* [Text section]
This article is part of our State of Cloud Security 2021 Series which will interview a diverse mix of cloud security experts, design-makers, and practitioners with a goal of better understanding their perspectives on the current state of and future of cloud security.
The following is an interview OpsCompass CTO, John Grange recently had with Herman Boma, Cloud & Big Data Consultant, Impact Makers.
JG: What is the state of cloud security today?
HB: As cloud adoption continues to grow and organizations move more and more applications to the cloud, we will see enterprises increasingly embrace models that support multiple clouds. Today it is evident that the cloud model is not about just one cloud but the ability to adopt numerous clouds. Cloud-native technologies are becoming mainstream, and their deployments are maturing and increasing in size. This cloud-native shift means organizations are building complex applications, deploying and managing them quickly, with more automation than ever before. It’s also clear from Cloud Native Computing Foundation (CNCF) seventh annual survey that core technologies such as Kubernetes have been proven, and there is widespread adoption across enterprises. All these trends have significant ramifications for cloud security.

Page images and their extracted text
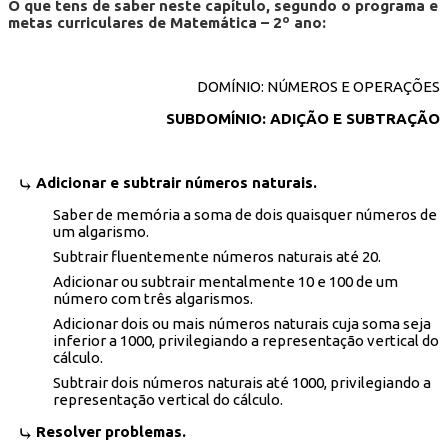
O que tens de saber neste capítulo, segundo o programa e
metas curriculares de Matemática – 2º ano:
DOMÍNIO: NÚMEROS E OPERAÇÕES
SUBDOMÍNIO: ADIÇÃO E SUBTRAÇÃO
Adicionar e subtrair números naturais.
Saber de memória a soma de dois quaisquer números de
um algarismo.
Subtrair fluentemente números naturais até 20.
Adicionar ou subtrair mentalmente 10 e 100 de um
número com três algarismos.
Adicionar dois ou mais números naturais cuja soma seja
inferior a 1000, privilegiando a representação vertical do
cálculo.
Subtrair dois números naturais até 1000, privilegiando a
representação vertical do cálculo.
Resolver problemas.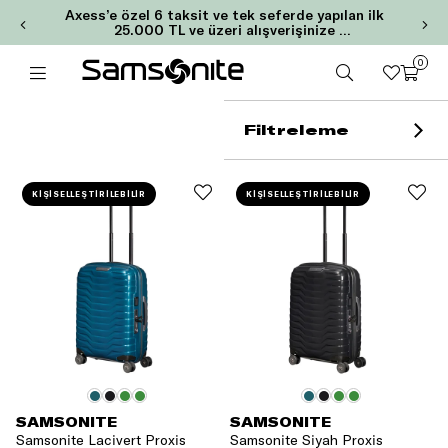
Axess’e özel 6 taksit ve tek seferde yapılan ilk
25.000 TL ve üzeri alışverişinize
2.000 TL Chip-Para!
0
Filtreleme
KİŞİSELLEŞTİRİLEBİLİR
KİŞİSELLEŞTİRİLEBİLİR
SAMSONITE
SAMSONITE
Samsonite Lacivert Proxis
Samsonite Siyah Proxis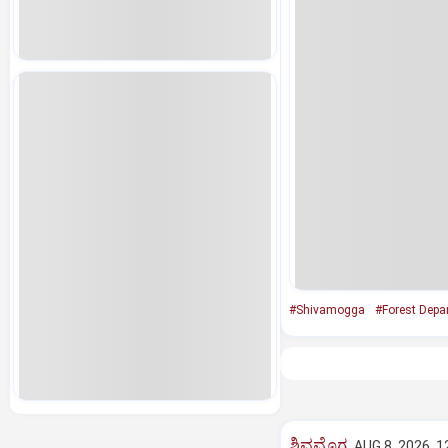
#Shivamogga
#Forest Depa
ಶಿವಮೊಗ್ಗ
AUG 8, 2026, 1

* [Task directions]
Reproduce word for word the part of the cloud security interview starting at "The following is" and ending at "cloud security today?". The records are separate material, unconnected to the cloud security interview.

* [Answer]
The following is an interview OpsCompass CTO, John Grange recently had with Herman Boma, Cloud & Big Data Consultant, Impact Makers.
JG: What is the state of cloud security today?